- _Task requirements_
Only the lines from the one with "hfov_deg: 19.1" through the last belong in the output; print them exactly as given below.

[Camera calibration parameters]
══════════════════════════════

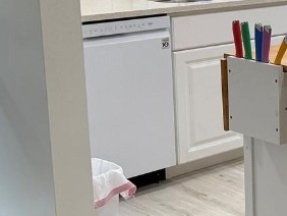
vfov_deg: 16.7
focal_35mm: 87
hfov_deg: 19.1
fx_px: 722
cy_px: 16
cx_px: 454
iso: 100
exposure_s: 1/232
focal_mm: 6.76
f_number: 1.78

══════════════════════════════

- _Solution_
hfov_deg: 19.1
fx_px: 722
cy_px: 16
cx_px: 454
iso: 100
exposure_s: 1/232
focal_mm: 6.76
f_number: 1.78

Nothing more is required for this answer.